EV charging vs. chip supply

A2 Global’s CEO, Frank Cavallaro

A2 Global’s CEO, Frank Cavallaro, explores how the global race for electric vehicle charging infrastructure stacks up against chip supply

Most automotive semiconductors today rely on mature nodes—greater than 28nm. Some current charging infrastructure technology also requires mature nodes, creating a semiconductor supply and demand challenge across sectors.

Currently, supply can satisfy known demand. However, as charging infrastructure ramps up, it will prompt unforecasted demand for chips and could push this balance into a shortage environment. Although chips required for EVs may become more plentiful as consumer demand continues to soften, they will soon be consumed by future charging infrastructure.

In the face of market uncertainty, EV OEMs can prepare for unexpected supply chain disruptions, off-target projections and shortages for certain components by strengthening sourcing strategies.
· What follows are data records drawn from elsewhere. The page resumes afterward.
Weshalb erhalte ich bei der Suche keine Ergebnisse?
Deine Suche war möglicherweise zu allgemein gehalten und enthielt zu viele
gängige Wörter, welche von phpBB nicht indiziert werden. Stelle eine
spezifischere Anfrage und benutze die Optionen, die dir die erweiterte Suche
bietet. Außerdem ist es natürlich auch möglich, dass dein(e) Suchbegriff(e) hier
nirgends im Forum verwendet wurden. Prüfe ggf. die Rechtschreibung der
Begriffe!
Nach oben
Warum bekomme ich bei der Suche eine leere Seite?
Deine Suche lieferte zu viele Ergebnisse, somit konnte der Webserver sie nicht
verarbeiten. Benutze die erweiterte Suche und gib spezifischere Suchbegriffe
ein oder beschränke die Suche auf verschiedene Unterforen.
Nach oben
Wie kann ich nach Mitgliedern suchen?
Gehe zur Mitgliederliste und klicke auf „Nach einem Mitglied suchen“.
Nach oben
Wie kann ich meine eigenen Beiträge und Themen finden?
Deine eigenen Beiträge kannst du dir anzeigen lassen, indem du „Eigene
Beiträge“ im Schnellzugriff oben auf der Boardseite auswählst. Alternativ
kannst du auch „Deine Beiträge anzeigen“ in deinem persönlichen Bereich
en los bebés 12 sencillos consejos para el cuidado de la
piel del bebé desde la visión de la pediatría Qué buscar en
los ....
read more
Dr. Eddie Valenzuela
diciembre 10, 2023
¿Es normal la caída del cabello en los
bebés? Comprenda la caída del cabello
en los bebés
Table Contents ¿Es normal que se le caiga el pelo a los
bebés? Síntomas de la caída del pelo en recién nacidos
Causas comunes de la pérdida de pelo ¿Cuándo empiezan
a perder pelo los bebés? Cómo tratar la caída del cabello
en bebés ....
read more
On a global scale, EV sales have slowed because people can’t reliably charge them. Lack of charging infrastructure and capabilities have hindered widespread adoption. According to an ongoing study by JD Power, inoperable and poorly maintained public charging stations increasingly frustrate drivers. Rising energy prices, high production costs and uncertain battery supply have also contributed to the recent decline in EV demand.

On the component production side, a number of factors are limiting manufacturers’ ability to increase capacity. The first is profit potential. New fabrication plant investment is focused on growing more profitable markets like AI and hyper-scaler/cloud applications that require components smaller than 11nm. Companies are less willing to invest in the larger automotive sizes.

Secondly, design cycles for automobiles can be in excess of 60 months. In some cases, that is much longer than the life cycle of the chips going into the EVs, potentially causing a built-in EOL supply constraint.

We don’t know when demand might pick back up and when charging infrastructure may consume chips required by EVs. EV OEMs must prepare for uncertainty to mitigate risks when sourcing required components.

Here are three strategies that EV OEMs can employ to insulate themselves:

Build a supplier network:

Supply chains are more interconnected than ever before. When shortages hit, having a strong network of resilient suppliers gives EV manufacturers options. The network should include global and local suppliers to minimize the risk of disruption if an unexpected event occurs where most components are produced.

Be proactive: When supply chain disruptions happen, waiting to see how it affects your business can lead to significant losses. Opt for a proactive approach that identifies disruptions and adapts strategies immediately.

Leverage advanced analytics: Reliable, up-to-date sources for market forecast information help mitigate risk. Consulting with multiple players in the industry—partners, suppliers, customers and even competitors—helps OEMs develop a holistic, informed approach.

Staying ahead of the curve and developing sound sourcing strategies will help EV OEMs withstand supply and demand fluctuations until inventory can rebalance long-term.